Year 2018, Volume: 21 Issue: 2, 387 - 396, 01.06.2018
https://doi.org/10.2339/politeknik.386907

Abstract

Günümüzde üstün fiziksel ve
teknolojik özelliklerinden dolayı çok önemli bir malzeme olan alümina (Al2O3)
endüstride yaygın bir şekilde kullanılmaktadır ve alümina üretiminin neredeyse
tamamı hammadde kaynağı olarak boksitin kullanıldığı Bayer prosesi ile
karşılanmaya devam etmektedir.

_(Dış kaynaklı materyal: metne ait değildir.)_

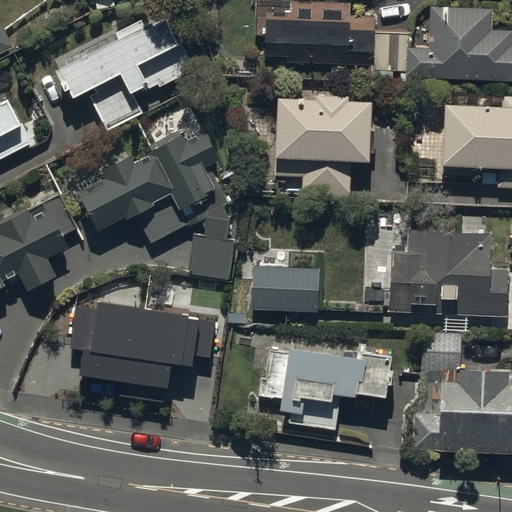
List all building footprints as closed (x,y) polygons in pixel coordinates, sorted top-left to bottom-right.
[(84,0),(86,3),(92,0),(98,14),(115,5),(112,0),(84,0)] [(263,40),(263,61),(289,61),(289,67),(370,67),(370,82),(392,82),(392,74),(403,74),(403,51),(407,51),(407,44),(411,44),(411,39),(407,39),(407,31),(373,32),(373,19),(348,19),(348,4),(290,4),(290,8),(255,8),(255,40),(263,40)] [(192,71),(164,10),(62,63),(66,71),(54,77),(60,89),(57,90),(62,100),(66,98),(70,106),(87,98),(105,134),(143,116),(134,99),(157,88),(158,90),(184,78),(183,75),(192,71)] [(405,51),(404,81),(511,84),(511,36),(490,36),(491,13),(429,11),(428,52),(424,52),(424,45),(414,45),(413,52),(405,51)] [(0,55),(10,50),(0,30),(0,55)] [(0,162),(36,144),(26,123),(22,126),(8,99),(1,103),(0,100),(0,162)] [(500,112),(443,110),(441,173),(497,175),(496,191),(511,191),(511,100),(500,100),(500,112)] [(276,104),(273,180),(301,181),(300,200),(348,202),(350,169),(368,169),(370,108),(348,107),(348,103),(315,101),(315,105),(276,104)] [(184,145),(178,133),(157,144),(160,151),(150,156),(151,159),(133,169),(128,161),(100,176),(103,181),(74,196),(97,238),(124,223),(126,228),(137,222),(150,247),(187,228),(188,231),(207,221),(199,207),(213,199),(201,174),(218,166),(201,136),(184,145)] [(0,294),(5,292),(2,287),(17,279),(27,296),(55,281),(48,269),(62,262),(59,257),(67,253),(60,240),(74,232),(60,206),(31,222),(27,215),(25,216),(23,212),(0,224),(0,294)] [(390,254),(387,314),(505,320),(507,272),(488,271),(490,236),(407,232),(406,255),(390,254)] [(226,243),(204,239),(192,238),(186,277),(226,283),(232,244),(226,243)] [(320,269),(251,267),(249,313),(318,315),(320,269)] [(82,350),(77,387),(124,393),(126,381),(168,386),(167,393),(202,398),(205,370),(211,370),(216,331),(73,312),(68,348),(82,350)] [(421,335),(422,375),(461,374),(460,335),(421,335)] [(259,376),(256,399),(280,403),(278,417),(288,419),(287,427),(333,434),(338,403),(354,406),(355,401),(383,405),(385,391),(388,392),(390,378),(386,378),(388,364),(359,360),(358,367),(341,365),(342,361),(324,358),(324,362),(269,353),(265,377),(259,376)] [(438,416),(414,415),(413,452),(436,453),(436,458),(511,460),(511,390),(506,391),(507,378),(454,377),(454,389),(439,389),(438,416)]
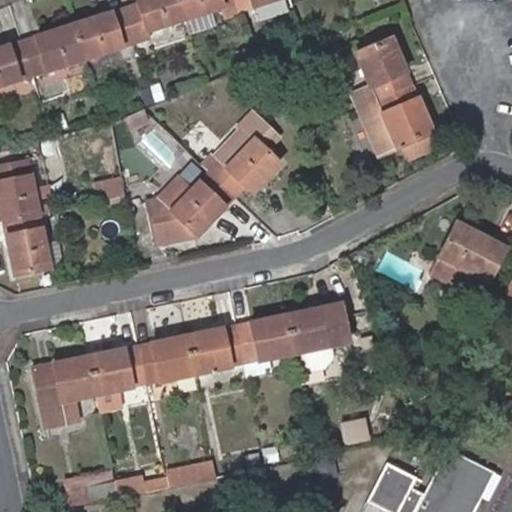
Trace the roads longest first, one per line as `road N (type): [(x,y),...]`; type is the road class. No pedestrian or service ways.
road 1 (residential): [(484,161),(298,252),(0,316)]
road 2 (residential): [(484,161),(483,36)]
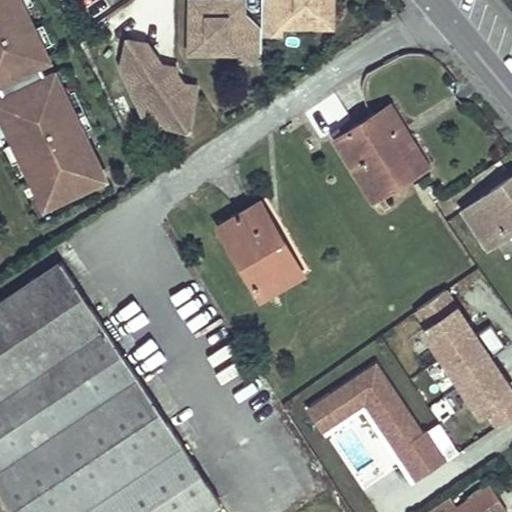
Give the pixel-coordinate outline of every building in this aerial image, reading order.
[(104,177),(20,0),(0,0),(0,90),(2,95),(0,96),(0,115),(40,200),(65,188),(68,194),(104,177)] [(265,32),(265,27),(247,26),(246,0),(192,0),(193,50),(230,50),(230,33),(245,33),(246,50),(246,58),(265,58),(265,32)] [(265,0),(265,27),(265,32),(284,31),(284,23),(284,6),(301,6),(301,23),(337,23),(336,0),(265,0)] [(301,6),(284,6),(284,23),(301,23),(301,6)] [(230,33),(230,50),(246,50),(245,33),(230,33)] [(153,95),(149,119),(191,127),(199,84),(185,82),(177,71),(178,66),(145,60),(148,42),(129,39),(124,68),(142,71),(139,92),(153,95)] [(124,68),(149,119),(153,95),(139,92),(142,71),(124,68)] [(403,128),(389,106),(335,140),(373,200),(417,172),(394,133),(403,128)] [(427,166),(403,128),(394,133),(417,172),(427,166)] [(511,231),(511,177),(463,210),(487,248),(511,231)] [(284,239),(262,200),(218,224),(260,297),(297,277),(278,243),(284,239)] [(304,273),(284,239),(278,243),(297,277),(304,273)] [(0,300),(0,489),(15,511),(208,511),(221,504),(184,444),(60,261),(0,300)] [(476,332),(445,288),(416,308),(428,324),(423,327),(483,413),(487,410),(499,426),(511,417),(511,384),(491,355),(507,344),(491,322),(476,332)] [(376,361),(309,405),(324,428),(364,402),(413,478),(445,457),(427,430),(423,433),(376,361)] [(438,423),(427,430),(445,457),(455,450),(438,423)] [(503,511),(508,509),(491,483),(447,511),(503,511)]
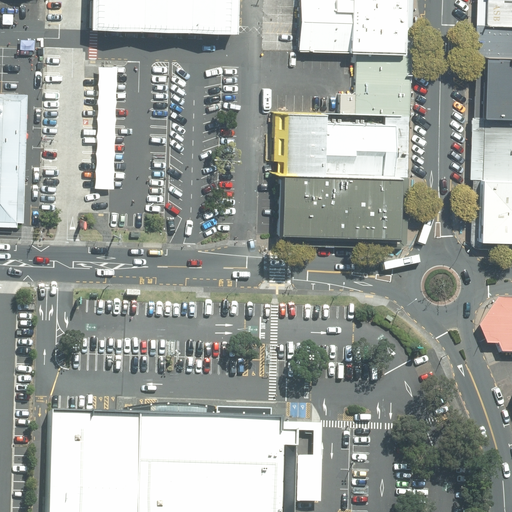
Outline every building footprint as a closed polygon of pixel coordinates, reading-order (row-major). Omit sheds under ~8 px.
[(227,0),(82,0),(82,30),(227,34),(227,0)] [(392,40),(393,0),(294,0),(294,37),(341,38),(392,40)] [(511,0),(467,0),(467,48),(511,47),(511,0)] [(392,98),(392,40),(341,38),(339,97),(392,98)] [(511,47),(467,48),(467,112),(511,112),(511,47)] [(112,68),(94,68),(91,189),(109,189),(112,68)] [(15,95),(0,94),(0,218),(12,219),(15,95)] [(391,233),(392,98),(339,97),(277,97),(276,232),(391,233)] [(511,112),(467,112),(466,168),(511,167),(511,112)] [(511,167),(466,168),(466,233),(511,233),(511,167)] [(511,296),(501,296),(482,324),(489,342),(502,343),(505,351),(511,350),(511,296)] [(269,511),(272,421),(46,415),(43,511),(269,511)]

Ancak yüksek üretim miktarlarına bağlı olarak
Bayer prosesine beslenecek uygun kalitedeki boksit rezervlerinin hızla
azalması, alümina üretim maliyetlerindeki artışlar, bazı ülkelerin boksit
rezervlerinin sınırlı olması ya da hiç bulunmaması gibi teknik ve ekonomik
gerekçelerden dolayı boksit dışı kaynaklardan alümina üretimi konusu hem
bilimsel araştırma hem de endüstriyel uygulamalar açısından oldukça önem
taşımaktadır. Doğada bol ve yaygın yaygın bir şekilde bulunmaları, nispeten
yüksek alüminyum tenörüne sahip olmaları, madencilik yöntemleriyle
üretimlerinin kolay ve ucuz olması, diğer kaynaklara göre daha basit hazırlama
ve zenginleştirme işlemleri gerektirmeleri gibi nedenlerden dolayı kil
mineralleri alümina üretimine en elverişli boksit dışı kaynak olarak görülmektedir.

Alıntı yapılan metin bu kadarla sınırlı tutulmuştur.